Özgürlük ve Örgütlülük

Bireysel özgürlükleri dikkate almaksızın, toplumsal eşitliği sağlamanın imkânsızlığı gün gibi ortadadır. Aynı durum tersinden irdelendiğinde, eşitlik olmaksızın toplumsal özgürlüğün olanaksızlığı da kaçınılmazdır denebilir. Toplumsal yapıya dair sözü olan; Örgüt, yapı, hizip, parti, cemaat, kurum, dernek vb. birliktelikler, toplumsal ideallerinin çekirdeğini temsil eden unsurlardır. Bu çekirdek “öz” ; söylem ve savunusu yapılan fikirler, ideolojiler, hedeflerle değil ortaya konan pratiklerle tanımlanabilir, tanımlanmalıdır. Aksi halde ortaya konan pratik hedef ve ideallerle çelişik olma durumunda, hedefe ulaşacak olan sonuç ideal iddiaları değil pratiğin yansımaları olacaktır.

Söylemleri ve pratiği benzeşen yapıları çevremizde görmeye pek alışık olmasakta esasta olması gereken bu uyumu sağlamayı başarmış yapılar oluşturabilmektir. Aydınlanmış, eşitlenmiş, özgürleşmiş bir toplum idealini ortaya koyan yapılar kendi iç ilişkilerinde bu ideallerini kesinlikle hayata geçirmelidirler.

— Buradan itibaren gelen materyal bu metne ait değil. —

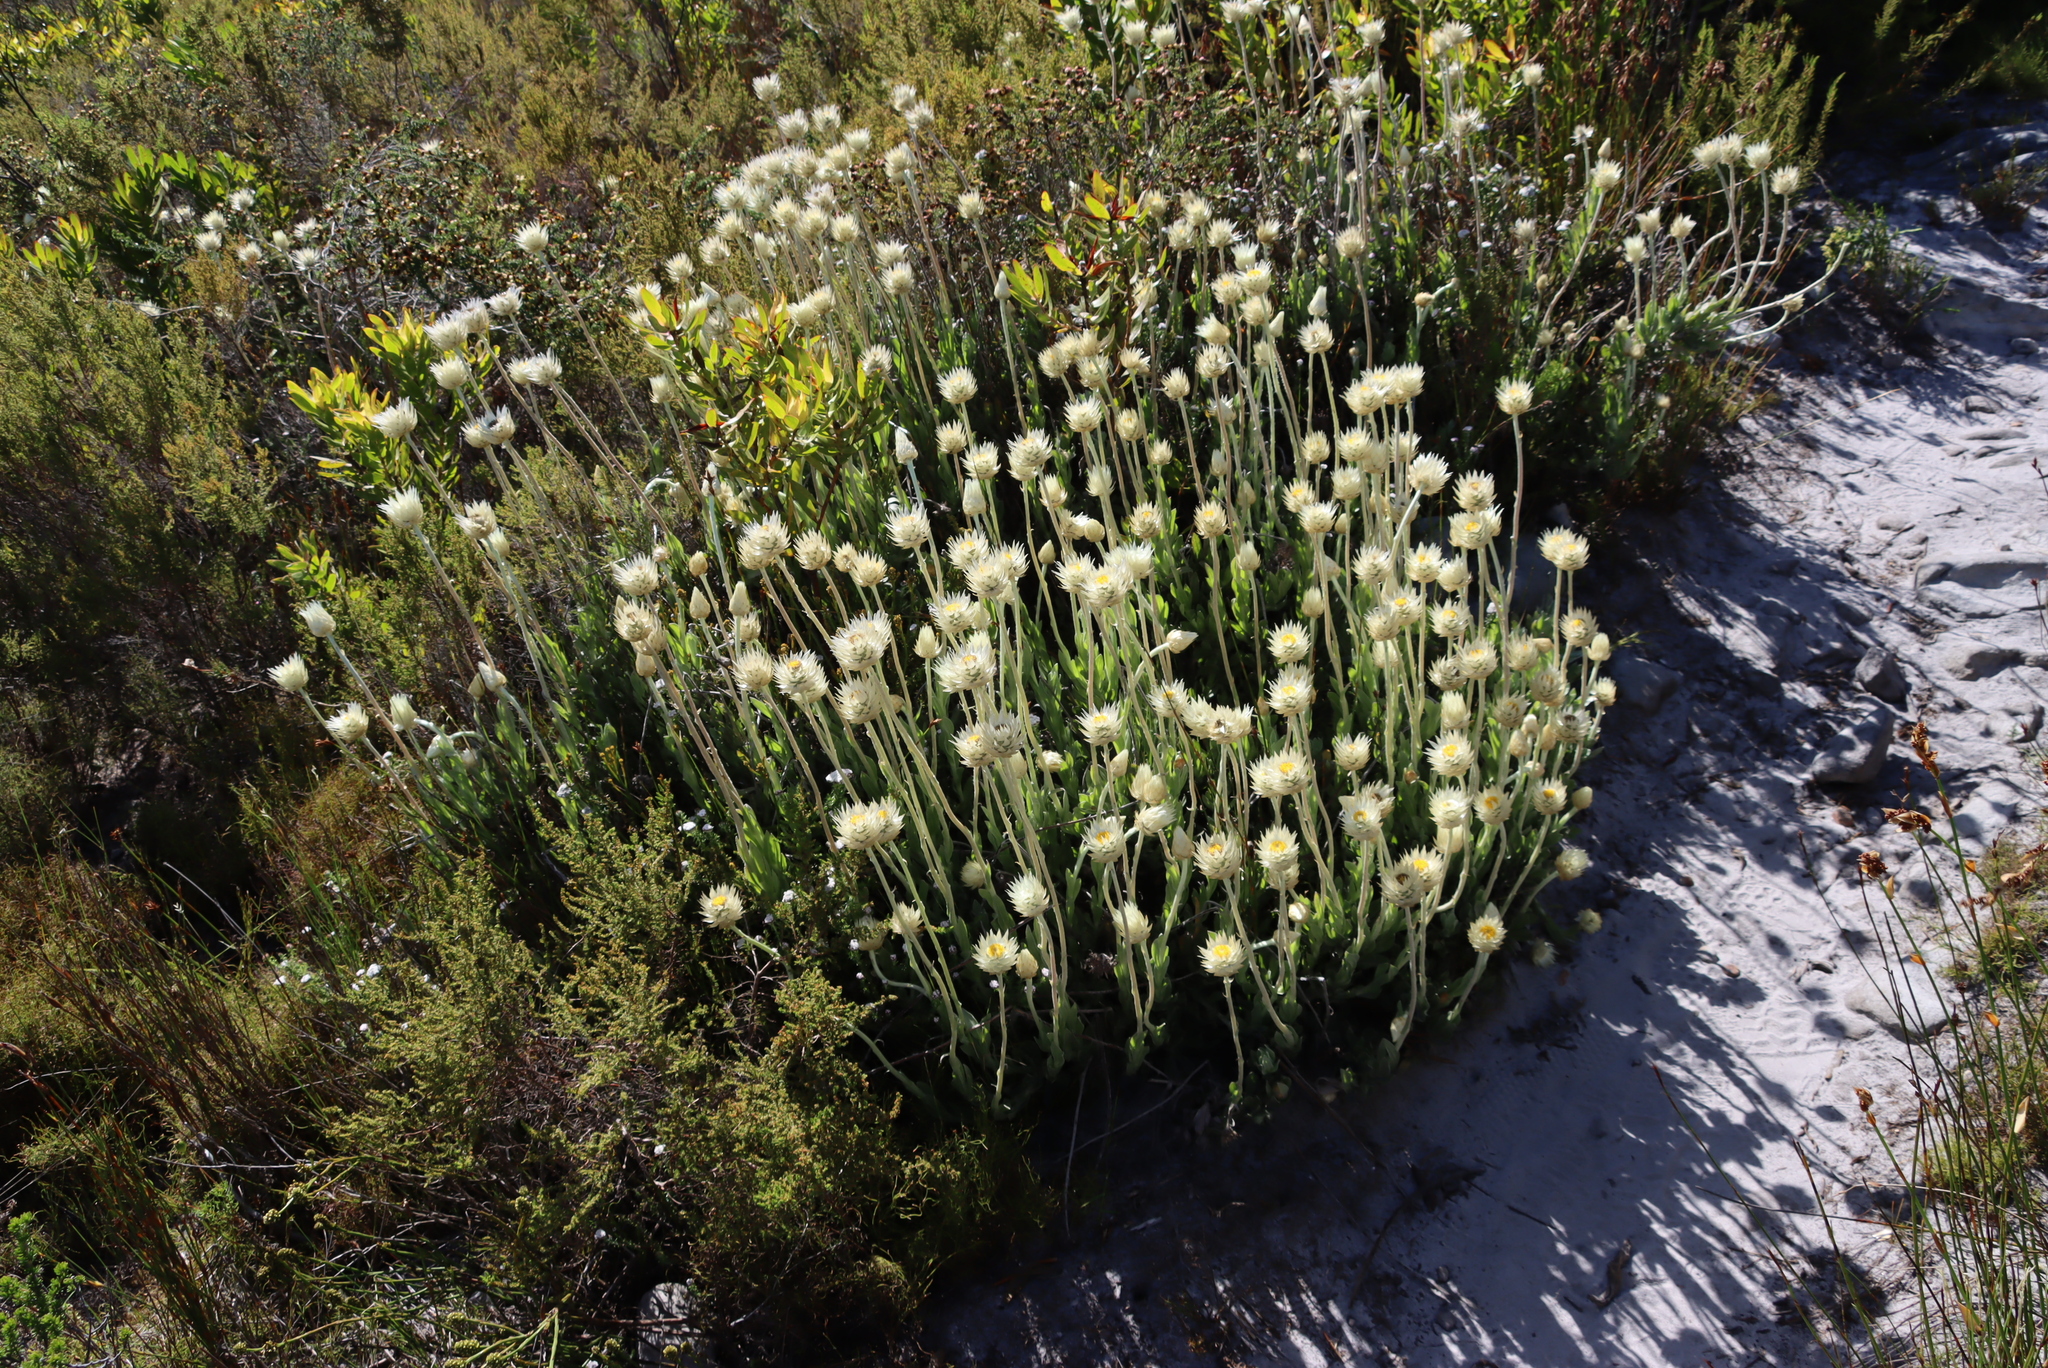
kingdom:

Özgürlükleri ellerinden alınmış, baskı, haksızlık ve eşitsizliklerin yaygınlaştırılarak kültürleştirildiği zamanlarda bir takım insanlar var olan durumun farkına vararak özgürleşme mücadelesi göstermektedir. Aslına bakılırsa bu aydınlanma mücadelesi var olan durumu sorgulamayla başlamakta, dayatılan, giydirilen, bilinçsiz kabullerden oluşan bu durumu reddetmekle hayat bulmaktadır. Bu süreç insanı her sorgulama sonrasında doğruya yaklaştırmakta, bilinci esir alan algılarından soyutlayarak özgürlüğe taşımaktadır. Kısaca bu sorgulamaya asla son vermemeyi aydınlanmanın kendisi olarak tanımlayabiliriz. Araştırmak, sorular sorarak üzerinde düşünmek, bireysel kanaat ortaya koymak, dayatılan değerlerle değil ulaşılan doğrularla hayata yön vermek ve benzeri yetilerin birey inisiyatifinden asla çıkarılmaması aydınlanmanın olmazsa olmazlarındandır. Bireysel özgürlükleri kısıtlayan örgütsel yapılar, bu biçimin çok gerisinde kalmış, aydınlanmayı, başladığı yerde (ailede, toplumda, yapı dışında neredeyse her yerde) heyecanla desteklerken, aydınlanmanın son noktasını yapıda belirleyerek yolculuğu anlamsızlaştırmakta ve bir bakıma neredeyse yola çıkanı, çıktığına çıkacağına pişman etmektedir.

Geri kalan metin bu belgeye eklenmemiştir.